It is a best practice to start data profiling at the beginning of a data warehouse build-out. I addressed this in my first blog, providing a couple examples of how data and reporting can go very wrong if you don’t profile your data carefully from the start.
In this post I would like to demonstrate why custom data profile scripts are superior to any standard tools made for this purpose.
The problem with standardized tools
While starting the data profiling exercise at each iteration of a business intelligence/data warehouse project, the analyst always has a short list of key questions:
- What is the grain of each source entity?
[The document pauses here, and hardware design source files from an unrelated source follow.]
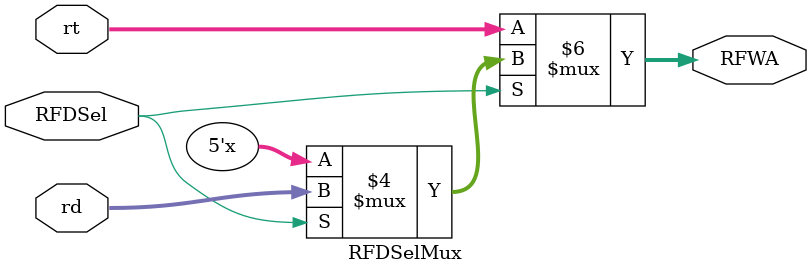
<source format=v>
`timescale 1ns / 1ps


module RFDSelMux(input RFDSel, input [4:0] rt, rd, output reg [4:0] RFWA);
always@(*)begin
if(RFDSel == 1)begin
RFWA <= rd;
end
if(RFDSel == 0)begin
RFWA <= rt;
end
end
endmodule

</source>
- What are the data types of the columns required for this particular iteration? (Explicit , as defined in DDL or in the source system specification; and implicit, based on what data is actually flowing in.)
- What is the growth rate of each source entity?
- What operations occur for each source entity? EG: inserts/updates/deletes? How frequently for each?
As you can see, these basic questions can be split into two groups:
- Static properties (1 and 2)
- Behavioral characteristics (3 and 4)
Ready-made profiling tools only allow you to get answers for the first set of questions on static properties. Data is being analyzed “as-is” without built-in capabilities for comparing the same entity at different points in time. This means that to get a dynamic view of observed data you will need to create a custom solution.
What standardized tools do offer – cool graphics
It is worth saying that standardized tools can provide answers in the form of sophisticated graphs and diagrams. (See examples below.)
Caption: Microsoft’s Data Profiling Task provided in its SQL Server Integration Services toolbox
Caption: Ataccama DQ Analyzer
At first glance, such nice visualizations seem to be an advantage of standardized tools as they provide easily understandable interpretations of your profiling results. To create the same level of graphics in a custom solution would require debugging and polishing the user interface, which can takes a good deal of time.
But the real problem we have found with prefabricated metrics and their graphics is a lack of flexibility. For instance, to compare distribution of values between two tables you need to keep clicking your mouse to switch between different attributes/tables/projects, trying to grasp all the differences. This is not a reliable way to build a foundation for further DW/BI implementation. You will be
extracting data profiling results in raw form, and then applying some automated analytics to answer all your questions. So . . . welcome back custom solution.
Briefly, the two main drawbacks of generic data profiling tools are:
- The set of available metrics is very restricted.
- The options for showing your data profiling results is also limited.
For example, if you have queries on your data that the vendor hasn’t anticipated, you will be forced to write custom scripts. Additionally, you will have to teach non-technical people how to access and analyze data profiling results if you need to make decisions regarding unexpected data anomalies. At Coherent, we have concluded that it just is not reasonable to use standardized tools for most data profiling exercises.
Keep your eyes on the prize: good decisions
Ultimately, the goal of data profiling is to make good decisions based on data actuals. Thus, data profiling should be provided in a format that can be easily understood and accessed by any team member (non-technical or technical), as well as converted into other formats for other purposes.
We have found that Einstein’s version of Occam’s razor: “Everything should be made as simple as possible, but not simpler,” is the best rule for data profiling design. Our own rules include:
- Use only custom data profiling scripts because:
- This provides vital flexibility.
- You get all the metrics that you need.
- You get only those metrics that you need.
- You get metrics in the most suitable format for further processing.
- It will be easy to improve your metrics when necessary.
- Use common applications like Excel for presenting data profiling results to enhance understanding from all stakeholders, set proper expectations and reduce overall project risks.